On comparisons to whether the series is seen as a threat to the 59-year-old British Touring Car Championship, Ashman was clear he expects the low-cost series to be no problem for the BTCC.

“We’re not a competitor to the BTCC, we’re a feeder. We’re massively cheaper than doing BTCC, so pricewise it lines up with the top-end one-make series, so it’s extremely price competitive. We just fit into what seems to be an enormous gap, as there seems to be no obvious feeder for BTCC these days.

“In Clios, you’re talking £110-120k a year,” said Ashman. “My very, very early guess is we might be around the £150k mark. If somebody can afford Clios or Porsches, we’ll be absolutely in their range. If you’re talking even bottom-end BTCC, that’s double that, and triple if you want to be serious. There’s no point us taking on something like the BTCC, which is incredibly successful and does a tremendous job.”

The TCR UK Series announced its programme on July 7th, and the organisation was flooded with interest over the weekend.

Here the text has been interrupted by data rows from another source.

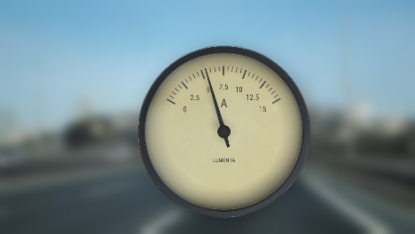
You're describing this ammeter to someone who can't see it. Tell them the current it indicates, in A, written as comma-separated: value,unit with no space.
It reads 5.5,A
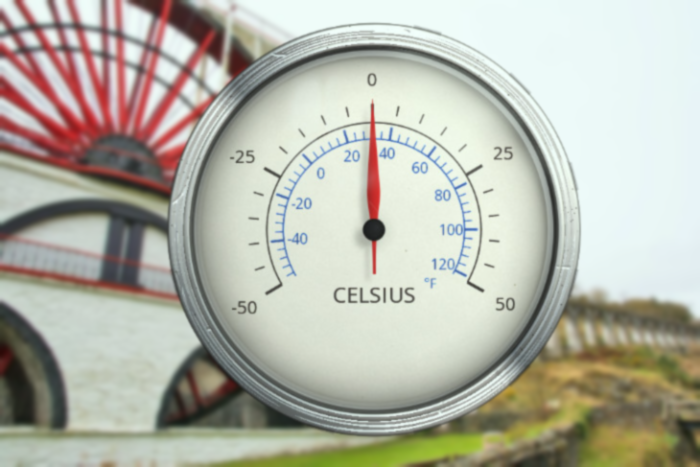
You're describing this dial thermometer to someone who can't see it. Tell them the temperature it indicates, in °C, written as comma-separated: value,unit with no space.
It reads 0,°C
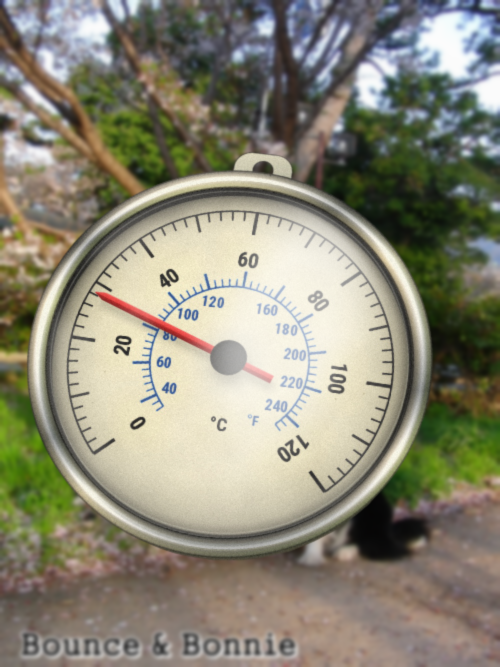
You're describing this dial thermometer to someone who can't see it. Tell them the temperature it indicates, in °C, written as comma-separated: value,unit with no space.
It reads 28,°C
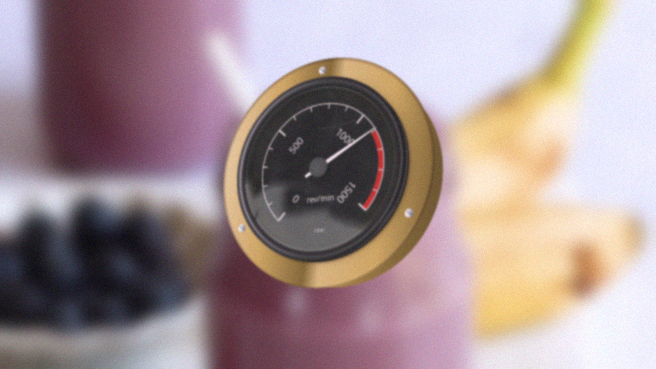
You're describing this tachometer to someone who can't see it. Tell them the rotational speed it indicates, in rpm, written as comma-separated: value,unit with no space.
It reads 1100,rpm
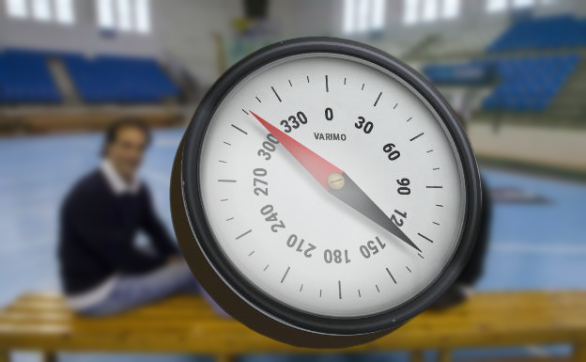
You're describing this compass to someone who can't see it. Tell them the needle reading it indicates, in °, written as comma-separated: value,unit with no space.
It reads 310,°
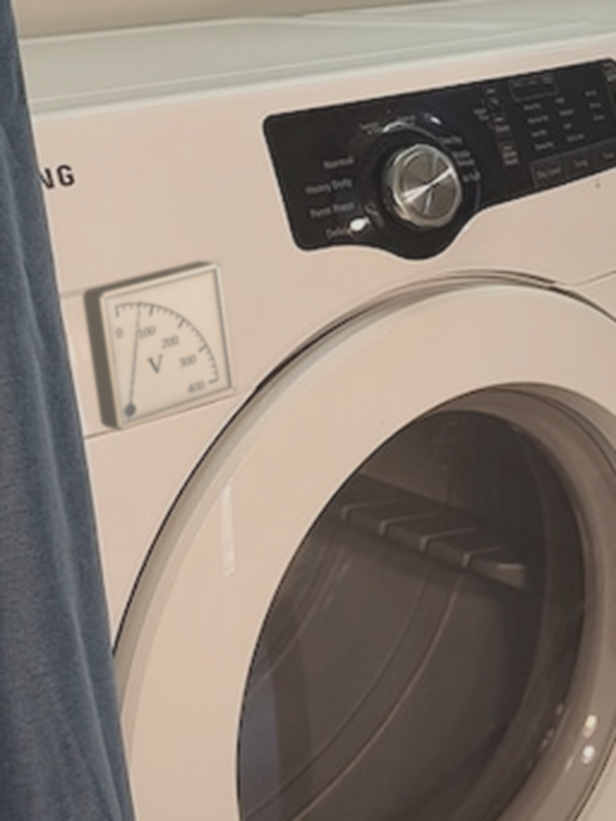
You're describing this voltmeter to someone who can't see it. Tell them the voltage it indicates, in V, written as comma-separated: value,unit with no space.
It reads 60,V
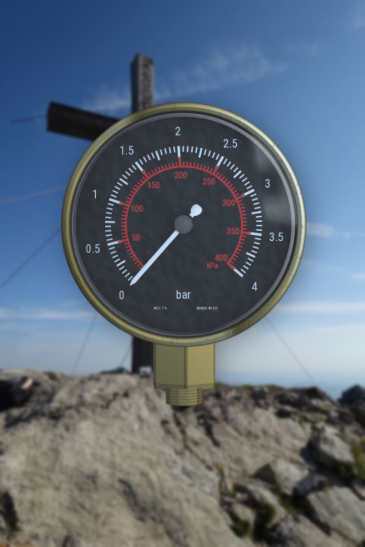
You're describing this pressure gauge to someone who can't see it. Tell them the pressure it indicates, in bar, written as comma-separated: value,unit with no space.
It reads 0,bar
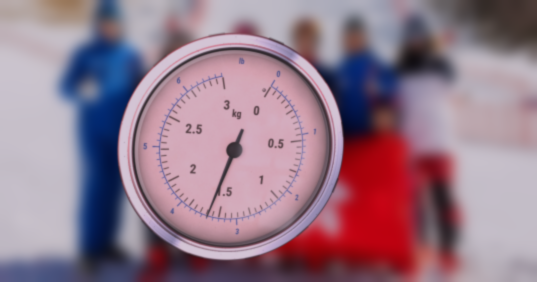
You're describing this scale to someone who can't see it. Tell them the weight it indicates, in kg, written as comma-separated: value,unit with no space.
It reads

“I wasn’t quite expecting to be just inundated with messages and requests from teams and drivers and all sorts of people, it’s been beyond any dream we had,” added Ashman.
“It’s not just the quantity, but the quality of them as well. From some really quite interesting people.”

The series will follow the technical regulations and sporting rules of its “bigger brother”, the TCR International Series, with a two-race format with a top-ten from qualifying reversed grid second race, using the FIA championship points system for 2018.

Symmetry with the other TCR championships is a focus for Ashman, both to control costs and complexity, with the series also set to broadcast all of its races live on the internet.

“First, you have to get the product right, so all our emphasis is on that to start with. When we’ve got that as best as it can possibly be, then you work more on expanding and developing, but for certain, we’re going to have live streaming, whatever we do,” he said.

“For teams, we can be quite interesting, in that they can have a car for our TCR UK, and if that’s going to be working six-seven weekends a year, the teams then would have a great potential to rent their car out to other people and in the winter series’, so it becomes a really good business proposition for them.”

With the MSA sign-off out of the way, the focus now turns to the programme for 2018 and the sporting calendar, with the BRSCC and SRO’s British GT package one of the many options available.

“We’re looking into more detail with the BRSCC at what the calendar would be and who we’d be with. The first part really was to get through the MSA Race Championship Control Panel. We had to get through this first before we did too much, as they had the theoretical power to say no.

“British GT is one of the routes to go. We could go in with another package (like that) which already exists, or we could go off and get in a new package and do it that way.”

“We obviously want to make sure they don’t clash with BTCC weekends, because for teams, they may wish to run in both, and so they wouldn’t want to have a clash as that would be difficult for personnel.”